Title: Effect of bedding material on air quality of bedded manure packs in livestock facilities

item ABATTI, SARAH JANE - Former ARS Employee
item Spiehs, Mindy
item Brown-Brandl, Tami
item Miller, Daniel
item Parker, David

Submitted to: Midwestern Section of the American Society of Animal Science
Publication Type: Abstract Only
Publication Acceptance Date: 12/1/2011
Publication Date: 3/21/2012
Citation: Abatti, S., Spiehs, M.J., Brown-Brandl, T.M., Miller, D.N., Parker, D.B. 2012. Effect of bedding material on air quality of bedded manure packs in livestock facilities. Midwestern Section of the American Society of Animal Science. 90 (Supplement 2):129 (Abstract 334P).

Interpretive Summary:

Technical Abstract: Materials such as corn stover and wood chips are often used for bedding in livestock facilities. Bedding materials may affect air quality emissions from livestock facilities. The objective of this study was to determine how different bedding materials affect air quality. Beef manure from cattle fed a dry-rolled corn finishing diet was added to corn stover (CS), pine chips (PC), dry cedar chips (DCC), and green cedar chips (GCC) in lab-scaled bedded manure packs. Headspace concentrations were monitored for odorous volatile organic compounds (VOC), NH3, CO2, CH4, and N2O. Air samples were collected from the headspace of the bedded packs on d 0, 7, 14, 21, 28, 35, and 42 for NH3, CO2, CH4, and N2O analyses and on d 0, 21, and 42 for VOC analyses. Concentrations of CO2 and N2O were similar among bedding materials (P = 0.17). Concentrations of CO2 and N2O increased throughout the 42 day study (P < 0.01). Methane was similar for all treatments except for PC, which was higher than all other treatments on d 35. Ammonia was highest in packs containing PC and lowest in packs with DCC and GCC (P < 0.01). Ammonia concentrations increased for all bedding materials to d 28 and then began to decline (P < 0.01).
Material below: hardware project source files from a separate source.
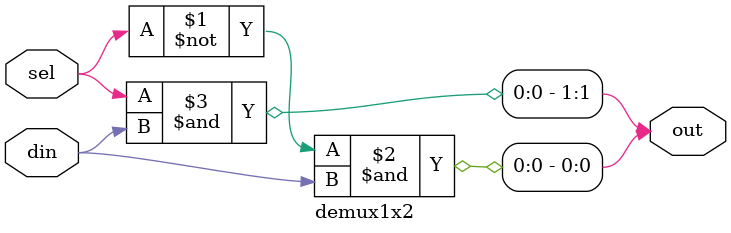
<source format=v>
module demux1x2 (
    input din,
    input sel,
    output [1:0] out
);
    assign out[0] = (~sel) & din;
    assign out[1] = sel & din;
endmodule

</source>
Sulfur-containing and aromatic VOC were similar for the two cedar products (P = 0.14), but concentrations of both VOC were higher in packs containing DCC compared to PC or CS (P < 0.01). Results of this study indicate that use of cedar products as bedding material may decrease NH3 concentration but will increase the concentration of odorous VOC compared to PC or CS.